Problem details: Restate all of the entries verbatim.

Saved data entries:

+--

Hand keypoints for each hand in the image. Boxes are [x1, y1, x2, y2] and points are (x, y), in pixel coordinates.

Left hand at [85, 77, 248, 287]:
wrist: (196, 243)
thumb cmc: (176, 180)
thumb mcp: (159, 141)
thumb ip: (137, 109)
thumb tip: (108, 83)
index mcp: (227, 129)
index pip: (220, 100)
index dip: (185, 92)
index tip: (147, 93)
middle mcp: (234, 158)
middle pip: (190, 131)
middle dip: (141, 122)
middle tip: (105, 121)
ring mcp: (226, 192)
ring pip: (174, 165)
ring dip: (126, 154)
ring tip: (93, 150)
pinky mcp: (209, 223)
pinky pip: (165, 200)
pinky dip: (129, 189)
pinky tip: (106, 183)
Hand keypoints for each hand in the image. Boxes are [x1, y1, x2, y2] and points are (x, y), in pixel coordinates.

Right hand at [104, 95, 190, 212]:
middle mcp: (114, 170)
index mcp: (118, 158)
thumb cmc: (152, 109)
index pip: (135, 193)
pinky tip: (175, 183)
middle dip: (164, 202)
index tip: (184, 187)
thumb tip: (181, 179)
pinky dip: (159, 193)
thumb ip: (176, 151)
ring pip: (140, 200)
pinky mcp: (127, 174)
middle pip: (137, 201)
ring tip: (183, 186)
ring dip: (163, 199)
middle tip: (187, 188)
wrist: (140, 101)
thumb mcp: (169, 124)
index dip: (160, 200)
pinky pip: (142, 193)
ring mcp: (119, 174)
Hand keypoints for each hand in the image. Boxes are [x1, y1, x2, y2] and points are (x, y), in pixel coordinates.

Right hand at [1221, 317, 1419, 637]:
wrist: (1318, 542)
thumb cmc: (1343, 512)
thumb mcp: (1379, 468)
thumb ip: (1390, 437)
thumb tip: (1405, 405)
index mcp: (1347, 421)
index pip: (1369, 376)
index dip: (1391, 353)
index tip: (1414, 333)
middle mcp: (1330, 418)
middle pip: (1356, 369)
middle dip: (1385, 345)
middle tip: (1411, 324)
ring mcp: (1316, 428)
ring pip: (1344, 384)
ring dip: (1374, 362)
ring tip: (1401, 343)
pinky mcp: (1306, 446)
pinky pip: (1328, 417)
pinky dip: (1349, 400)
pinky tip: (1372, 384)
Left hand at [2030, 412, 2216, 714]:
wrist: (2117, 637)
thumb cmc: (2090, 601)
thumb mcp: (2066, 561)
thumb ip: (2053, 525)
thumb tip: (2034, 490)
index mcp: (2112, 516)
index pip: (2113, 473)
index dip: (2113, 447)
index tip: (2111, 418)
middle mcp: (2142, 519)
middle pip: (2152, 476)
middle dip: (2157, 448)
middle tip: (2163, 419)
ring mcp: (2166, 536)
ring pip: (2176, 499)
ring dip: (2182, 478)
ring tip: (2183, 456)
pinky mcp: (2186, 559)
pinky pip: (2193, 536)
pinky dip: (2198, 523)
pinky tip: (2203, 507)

+--

Final answer:
Hand keypoints for each hand in the image. Boxes are [x1, y1, x2, y2] and points are (x, y), in pixel coordinates.

Left hand at [85, 77, 248, 287]:
wrist: (196, 243)
thumb cmc: (176, 180)
thumb mcp: (159, 141)
thumb ip: (137, 109)
thumb tip: (108, 83)
index mcp: (227, 129)
index pip: (220, 100)
index dip: (185, 92)
index tip: (147, 93)
middle mcp: (234, 158)
middle pip: (190, 131)
middle dip: (141, 122)
middle tip: (105, 121)
ring mcp: (226, 192)
ring pip: (174, 165)
ring dip: (126, 154)
ring tip: (93, 150)
pinky mcp: (209, 223)
pinky pip: (165, 200)
pinky dip: (129, 189)
pinky tip: (106, 183)
Hand keypoints for each hand in the image. Boxes are [x1, y1, x2, y2] and points are (x, y), in pixel coordinates.

Right hand at [104, 95, 190, 212]:
middle mcp: (114, 170)
index mcp: (118, 158)
thumb cmc: (152, 109)
index pip: (135, 193)
pinky tip: (175, 183)
middle dip: (164, 202)
index tip: (184, 187)
thumb tip: (181, 179)
pinky dip: (159, 193)
thumb ip: (176, 151)
ring pip: (140, 200)
pinky mcp: (127, 174)
middle pip: (137, 201)
ring tip: (183, 186)
ring dip: (163, 199)
middle tip: (187, 188)
wrist: (140, 101)
thumb mcp: (169, 124)
index dip: (160, 200)
pinky pip: (142, 193)
ring mcp: (119, 174)
Hand keypoints for each hand in the image. Boxes are [x1, y1, x2, y2] and points are (x, y), in pixel coordinates.

Right hand at [1221, 317, 1419, 637]:
wrist: (1318, 542)
thumb cmc: (1343, 512)
thumb mcp: (1379, 468)
thumb ip: (1390, 437)
thumb tip: (1405, 405)
index mcp: (1347, 421)
index pip: (1369, 376)
index dip: (1391, 353)
index tip: (1414, 333)
middle mcp: (1330, 418)
middle pip: (1356, 369)
middle dip: (1385, 345)
middle tip: (1411, 324)
ring mcp: (1316, 428)
ring pip: (1344, 384)
ring dip: (1374, 362)
ring tip: (1401, 343)
pinky mcp: (1306, 446)
pinky pip: (1328, 417)
pinky dip: (1349, 400)
pinky tip: (1372, 384)
Left hand at [2030, 412, 2216, 714]:
wrist: (2117, 637)
thumb cmc: (2090, 601)
thumb mcp: (2066, 561)
thumb ip: (2053, 525)
thumb tip: (2034, 490)
index mcp: (2112, 516)
index pip: (2113, 473)
index dip: (2113, 447)
index tip: (2111, 418)
middle mcp: (2142, 519)
middle pip: (2152, 476)
middle dip: (2157, 448)
middle tip: (2163, 419)
ring mcp: (2166, 536)
ring pip: (2176, 499)
ring dip: (2182, 478)
ring tip: (2183, 456)
pinky mcp: (2186, 559)
pinky pip: (2193, 536)
pinky dip: (2198, 523)
pinky tip: (2203, 507)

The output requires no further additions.